We have discussed the legal concept of intestacy in prior blog posts.  If someone dies with a Will, they are said to have died “testate;” and if without a Will, they have died “intestate.”  New Jersey, like other states, has so-called “intestacy statutes” that control the disposition of a decedent’s property when the decedent dies without a Will.  Those statutes establish a hierarchy of beneficiaries based on their relation to the decedent, with preference for surviving spouses, children and parents.  Note that as addressed in a prior blog post, those rules would not apply to assets passing outside of a Will, whether by a beneficiary designation, which typically is the case for assets such as IRAs, 401(k)s and life insurance; and joint accounts and those passing by pay-on-death or transfer-on-death designation.

Intestacy statutes can also apply if a decedent has a Will but it does not effectively dispose of his or property.  For example, Fred’s Will leaves all of his assets to his daughter.  If Fred’s daughter predeceases him, the assets passing under the Will will be distributed by intestacy unless Fred has made a provision for what happens if his daughter dies first (a contingency any professionally-drafted Will should address).   Let’s say Fred’s daughter has children (Fred’s grandchildren).  In that case, the grandchildren would inherit under intestacy as Fred’s sole surviving heirs.

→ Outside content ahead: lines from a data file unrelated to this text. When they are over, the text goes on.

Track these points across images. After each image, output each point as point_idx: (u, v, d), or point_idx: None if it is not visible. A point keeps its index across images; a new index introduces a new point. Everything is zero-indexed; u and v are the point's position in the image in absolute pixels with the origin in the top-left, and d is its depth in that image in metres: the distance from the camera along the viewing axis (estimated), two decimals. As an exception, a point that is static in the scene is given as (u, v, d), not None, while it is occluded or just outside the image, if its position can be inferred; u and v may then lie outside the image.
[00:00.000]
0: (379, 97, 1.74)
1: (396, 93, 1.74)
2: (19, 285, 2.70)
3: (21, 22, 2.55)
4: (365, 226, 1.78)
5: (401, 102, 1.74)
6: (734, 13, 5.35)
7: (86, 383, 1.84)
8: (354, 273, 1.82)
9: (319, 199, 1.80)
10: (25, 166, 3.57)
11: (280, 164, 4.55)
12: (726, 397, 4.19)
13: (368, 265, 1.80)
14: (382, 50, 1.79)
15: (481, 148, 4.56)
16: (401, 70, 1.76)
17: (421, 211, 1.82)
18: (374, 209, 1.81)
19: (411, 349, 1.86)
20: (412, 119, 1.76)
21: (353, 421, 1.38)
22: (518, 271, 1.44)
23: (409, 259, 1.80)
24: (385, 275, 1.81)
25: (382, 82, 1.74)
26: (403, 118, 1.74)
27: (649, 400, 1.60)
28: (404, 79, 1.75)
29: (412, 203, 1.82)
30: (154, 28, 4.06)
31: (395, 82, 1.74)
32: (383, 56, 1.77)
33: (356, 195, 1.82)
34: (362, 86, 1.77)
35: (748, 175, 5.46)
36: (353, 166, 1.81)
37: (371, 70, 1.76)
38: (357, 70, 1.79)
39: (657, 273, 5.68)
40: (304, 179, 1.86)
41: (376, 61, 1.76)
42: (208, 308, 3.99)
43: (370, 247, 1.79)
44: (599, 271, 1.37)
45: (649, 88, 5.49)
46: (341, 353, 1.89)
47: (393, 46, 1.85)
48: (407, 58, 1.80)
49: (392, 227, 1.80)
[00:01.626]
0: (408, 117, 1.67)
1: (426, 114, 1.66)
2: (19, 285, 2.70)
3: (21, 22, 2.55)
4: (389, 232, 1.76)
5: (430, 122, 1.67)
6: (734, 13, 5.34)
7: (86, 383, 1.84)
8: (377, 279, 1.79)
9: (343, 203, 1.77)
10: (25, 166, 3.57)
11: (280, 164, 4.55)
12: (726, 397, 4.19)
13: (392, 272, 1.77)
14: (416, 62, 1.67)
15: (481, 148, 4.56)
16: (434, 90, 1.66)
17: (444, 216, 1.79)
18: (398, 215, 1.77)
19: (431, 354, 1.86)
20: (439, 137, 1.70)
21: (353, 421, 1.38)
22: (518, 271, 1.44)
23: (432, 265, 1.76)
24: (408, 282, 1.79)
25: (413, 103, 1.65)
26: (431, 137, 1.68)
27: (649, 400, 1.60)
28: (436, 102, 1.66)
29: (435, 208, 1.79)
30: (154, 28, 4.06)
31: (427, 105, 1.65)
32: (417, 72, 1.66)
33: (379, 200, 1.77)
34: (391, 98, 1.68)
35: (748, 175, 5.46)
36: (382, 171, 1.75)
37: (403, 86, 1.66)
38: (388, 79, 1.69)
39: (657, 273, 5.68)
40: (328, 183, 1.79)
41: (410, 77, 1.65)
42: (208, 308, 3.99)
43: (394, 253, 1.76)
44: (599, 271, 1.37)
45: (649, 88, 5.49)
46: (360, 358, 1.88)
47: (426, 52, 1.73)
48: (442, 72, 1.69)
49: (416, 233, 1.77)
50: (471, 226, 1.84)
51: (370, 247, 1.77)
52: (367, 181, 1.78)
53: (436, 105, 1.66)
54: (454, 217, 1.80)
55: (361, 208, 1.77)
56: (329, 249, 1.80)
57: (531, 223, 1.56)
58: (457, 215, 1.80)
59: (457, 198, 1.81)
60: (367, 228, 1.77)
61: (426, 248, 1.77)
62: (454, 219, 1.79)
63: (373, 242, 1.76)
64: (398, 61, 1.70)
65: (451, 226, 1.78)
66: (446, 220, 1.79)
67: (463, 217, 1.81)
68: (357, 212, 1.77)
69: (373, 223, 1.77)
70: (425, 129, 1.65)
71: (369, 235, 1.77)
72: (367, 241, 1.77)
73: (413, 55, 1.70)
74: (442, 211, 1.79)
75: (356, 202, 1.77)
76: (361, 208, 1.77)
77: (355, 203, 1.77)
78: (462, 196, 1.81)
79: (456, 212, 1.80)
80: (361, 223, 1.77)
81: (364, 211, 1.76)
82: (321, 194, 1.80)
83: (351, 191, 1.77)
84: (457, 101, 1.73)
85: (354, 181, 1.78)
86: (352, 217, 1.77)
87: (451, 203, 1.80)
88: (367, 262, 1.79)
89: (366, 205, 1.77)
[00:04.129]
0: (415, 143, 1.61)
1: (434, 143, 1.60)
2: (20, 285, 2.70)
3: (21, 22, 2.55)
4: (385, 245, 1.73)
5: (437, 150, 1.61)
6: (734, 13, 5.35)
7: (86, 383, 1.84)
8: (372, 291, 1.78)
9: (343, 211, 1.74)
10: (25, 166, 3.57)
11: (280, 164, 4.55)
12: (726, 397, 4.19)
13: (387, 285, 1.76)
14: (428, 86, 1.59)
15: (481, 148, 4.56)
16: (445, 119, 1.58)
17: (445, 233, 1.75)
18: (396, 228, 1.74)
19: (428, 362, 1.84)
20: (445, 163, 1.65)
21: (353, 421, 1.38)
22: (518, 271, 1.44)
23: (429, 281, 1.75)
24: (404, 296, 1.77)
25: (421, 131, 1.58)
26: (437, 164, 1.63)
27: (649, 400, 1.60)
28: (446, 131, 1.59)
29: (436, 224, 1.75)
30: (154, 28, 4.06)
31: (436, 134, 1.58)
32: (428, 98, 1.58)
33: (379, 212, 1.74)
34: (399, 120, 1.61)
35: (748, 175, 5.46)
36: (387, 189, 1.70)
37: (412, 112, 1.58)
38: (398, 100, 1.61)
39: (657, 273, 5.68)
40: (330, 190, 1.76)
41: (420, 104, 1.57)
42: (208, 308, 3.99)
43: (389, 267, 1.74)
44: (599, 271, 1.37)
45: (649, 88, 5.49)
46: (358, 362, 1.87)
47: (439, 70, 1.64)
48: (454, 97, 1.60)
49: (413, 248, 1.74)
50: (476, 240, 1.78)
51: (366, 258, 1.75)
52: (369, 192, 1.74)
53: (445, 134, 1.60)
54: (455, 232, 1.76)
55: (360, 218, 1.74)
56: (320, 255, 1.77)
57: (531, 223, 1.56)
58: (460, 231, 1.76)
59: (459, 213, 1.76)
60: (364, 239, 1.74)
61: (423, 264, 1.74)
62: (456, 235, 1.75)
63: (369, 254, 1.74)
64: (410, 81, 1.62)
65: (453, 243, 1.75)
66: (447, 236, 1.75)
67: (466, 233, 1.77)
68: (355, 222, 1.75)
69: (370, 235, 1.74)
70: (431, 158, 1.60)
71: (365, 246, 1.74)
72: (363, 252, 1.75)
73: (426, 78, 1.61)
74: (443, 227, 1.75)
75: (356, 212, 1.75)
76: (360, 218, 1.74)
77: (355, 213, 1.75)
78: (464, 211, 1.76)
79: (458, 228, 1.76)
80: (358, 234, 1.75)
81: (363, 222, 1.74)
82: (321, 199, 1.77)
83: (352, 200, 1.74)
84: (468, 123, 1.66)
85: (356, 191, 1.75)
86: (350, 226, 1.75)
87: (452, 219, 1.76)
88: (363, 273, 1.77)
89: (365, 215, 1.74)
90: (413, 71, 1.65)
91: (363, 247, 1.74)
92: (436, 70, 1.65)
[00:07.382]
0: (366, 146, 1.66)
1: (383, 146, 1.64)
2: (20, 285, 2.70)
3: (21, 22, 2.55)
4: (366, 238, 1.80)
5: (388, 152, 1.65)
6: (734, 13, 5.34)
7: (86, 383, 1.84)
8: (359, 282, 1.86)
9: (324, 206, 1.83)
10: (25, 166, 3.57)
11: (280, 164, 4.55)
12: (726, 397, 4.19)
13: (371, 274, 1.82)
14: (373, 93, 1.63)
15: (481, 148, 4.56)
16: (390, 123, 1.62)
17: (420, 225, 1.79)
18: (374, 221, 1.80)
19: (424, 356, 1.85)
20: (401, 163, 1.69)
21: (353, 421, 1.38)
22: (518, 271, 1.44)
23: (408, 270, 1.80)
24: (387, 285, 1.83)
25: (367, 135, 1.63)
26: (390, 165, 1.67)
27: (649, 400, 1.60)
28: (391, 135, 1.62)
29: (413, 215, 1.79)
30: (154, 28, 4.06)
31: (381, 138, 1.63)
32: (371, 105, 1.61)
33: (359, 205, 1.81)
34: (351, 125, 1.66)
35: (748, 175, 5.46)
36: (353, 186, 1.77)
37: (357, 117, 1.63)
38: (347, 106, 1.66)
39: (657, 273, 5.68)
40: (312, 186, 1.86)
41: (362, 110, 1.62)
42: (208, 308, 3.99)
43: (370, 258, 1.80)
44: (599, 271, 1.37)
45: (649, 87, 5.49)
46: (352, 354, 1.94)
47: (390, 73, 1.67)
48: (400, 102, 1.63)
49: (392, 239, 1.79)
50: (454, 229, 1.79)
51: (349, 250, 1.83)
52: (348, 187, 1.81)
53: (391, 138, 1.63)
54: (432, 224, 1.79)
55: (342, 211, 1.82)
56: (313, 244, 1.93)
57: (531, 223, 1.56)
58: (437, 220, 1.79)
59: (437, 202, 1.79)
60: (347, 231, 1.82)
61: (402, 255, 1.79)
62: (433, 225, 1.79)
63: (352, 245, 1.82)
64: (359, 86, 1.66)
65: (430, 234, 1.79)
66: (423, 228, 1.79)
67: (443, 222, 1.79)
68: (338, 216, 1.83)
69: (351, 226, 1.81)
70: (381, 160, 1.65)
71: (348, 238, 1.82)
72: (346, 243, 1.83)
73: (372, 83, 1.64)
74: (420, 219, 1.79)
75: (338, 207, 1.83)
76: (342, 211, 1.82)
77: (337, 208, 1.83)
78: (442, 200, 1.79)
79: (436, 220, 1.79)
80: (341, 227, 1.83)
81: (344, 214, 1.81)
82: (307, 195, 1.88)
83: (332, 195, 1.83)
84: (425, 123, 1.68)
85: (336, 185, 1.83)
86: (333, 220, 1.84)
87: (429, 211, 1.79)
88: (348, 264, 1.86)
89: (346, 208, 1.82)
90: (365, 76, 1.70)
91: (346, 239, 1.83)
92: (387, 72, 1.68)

But what if Fred had a falling out with his grandchildren and expressly excluded them under the provisions of his Will?  Are they out of luck?  Maybe not.

New Jersey law expressly says that a decedent may exclude or limit the right of an individual or class to succeed to the decedent’s property passing by intestate succession.  But what if the Will contained a rather typical provision that said Fred intentionally made no provision under his Will for his grandchildren for reasons best known to them?  Is that enough to cut off the grandchildren’s right to inherit under intestacy?  The answer is not clear, so it may be in the grandchildren’s interest to pursue their intestacy rights.

New Jersey law also has what is known as an “anti-lapse” statute which essentially provides that if property is to pass under a Will to a relative who predeceases the decedent, the descendants of the deceased relative inherit in his or her place.  The statute makes no reference to whether the decedent indicated a contrary intention, so the grandchildren might seek relief under this provision as well.

The bottom line is inheritance rights are like any other legal rights- they must be vigorously pursued with the aid of competent counsel.